I’ve noticed Im not alone in that ritual. And what I have in common with all of these Internet strangers, is that what all dealt with emotionally unavailable people, we all felt programmed to feel lucky to be in their presence, we all felt a level of attachment that we’ve never felt before, and we all can’t let go.
Then we confront them and they leave, without a word. And that’s the hardest part. Sometimes they come back, sometimes they don’t. Just like how I feel now, it makes no sense.
I admit to being sexually attracted to this woman, but only after the feeling of connection was established. I’m not sure if she felt the same for me, although there were things she did that make me think there was something there. The least of which was stare at my breasts during dinners. She was more obvious than a man. She’s not a lesbian, she’s married with a kid, and we are both very feminine and attractive. Who knows. I know she’ll never tell me and since she probably got what she wanted- to fence me back into the “toxic friend” zone, then I wont hear from her again.
It’s all so strange, my behavior included.

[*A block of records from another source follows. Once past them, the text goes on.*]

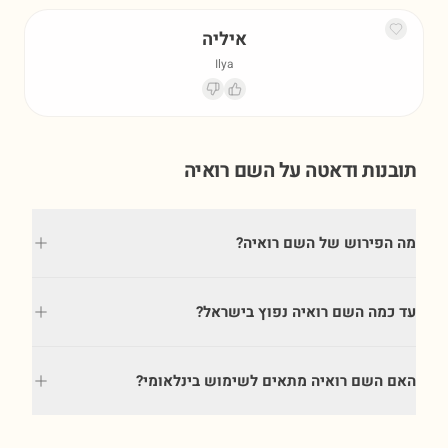
איליה
Ilya
תובנות ודאטה על השם
רואיה
מה הפירוש של השם רואיה?
עד כמה השם רואיה נפוץ בישראל?
האם השם רואיה מתאים לשימוש בינלאומי?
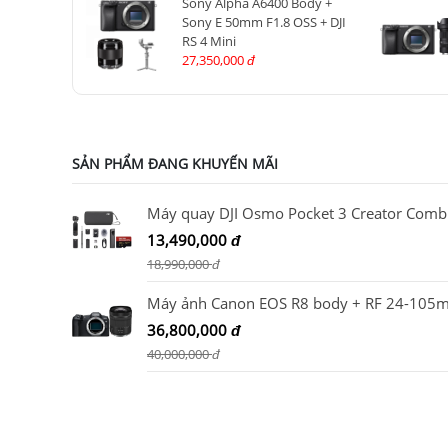
Sony Alpha A6400 Body +
Sony E 50mm F1.8 OSS + DJI
RS 4 Mini
27,350,000
đ
SẢN PHẨM ĐANG KHUYẾN MÃI
Máy quay
13,490,000
đ
18,990,000
đ
36,800,000
đ
40,000,000
đ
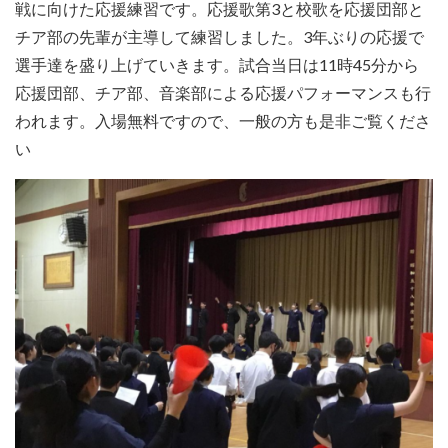
戦に向けた応援練習です。応援歌第3と校歌を応援団部と
チア部の先輩が主導して練習しました。3年ぶりの応援で
選手達を盛り上げていきます。試合当日は11時45分から
応援団部、チア部、音楽部による応援パフォーマンスも行
われます。入場無料ですので、一般の方も是非ご覧くださ
い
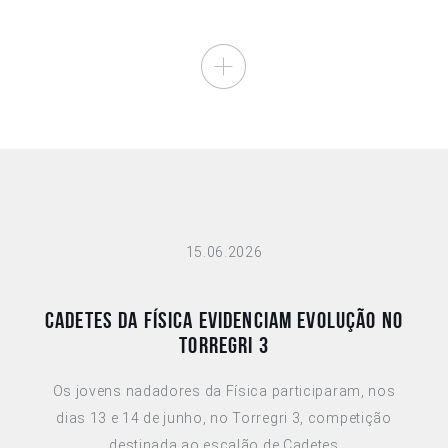
15.06.2026
Cadetes da Física evidenciam evolução no
Torregri 3
Os jovens nadadores da Física participaram, nos
dias 13 e 14 de junho, no Torregri 3, competição
destinada ao escalão de Cadetes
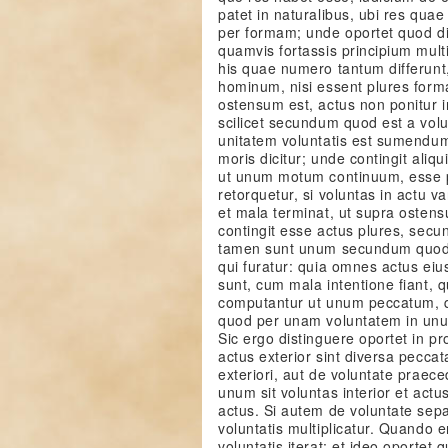
patet in naturalibus, ubi res qua
per formam; unde oportet quod di
quamvis fortassis principium multip
his quae numero tantum differunt
hominum, nisi essent plures forma
ostensum est, actus non ponitur i
scilicet secundum quod est a volu
unitatem voluntatis est sumendum
moris dicitur; unde contingit ali
ut unum motum continuum, esse 
retorquetur, si voluntas in actu va
et mala terminat, ut supra ostensum
contingit esse actus plures, sec
tamen sunt unum secundum quod i
qui furatur: quia omnes actus eius
sunt, cum mala intentione fiant, 
computantur ut unum peccatum, q
quod per unam voluntatem in unu
Sic ergo distinguere oportet in p
actus exterior sint diversa peccata
exteriori, aut de voluntate praec
unum sit voluntas interior et actus
actus. Si autem de voluntate sepa
voluntatis multiplicatur. Quando 
voluntatis iterat; et ideo oportet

It’s been 3 days since I quit looking at her facebook profile. I’m not even sure why I felt the need to look at it, since she hasn’t updated it in over two years and since she has a new member that is standing on the outside looking in, I won’t hold my breath for an update, or even changing her profile picture.
Again, it feels like withdrawal. I promise myself I can look at her profile again, when I’ve forgotten all about her.
Sometimes I wonder what she’s feeling, as I’m sure she has a completely different take on this than I do. Then I remind myself she’s not thinking of me at all, and I have to come to grips with reality.
I’m sure its an odd story. I certainly think it is. During times where I get glimpses of how ridiculous this all was, I think “why the hell did I stay in that? Why does it even bother me now?”
And then I go back to the reactive frame of mind.
I’ll get over it, someday. It’s certainly been a learning experience and made me aware of my own behavior.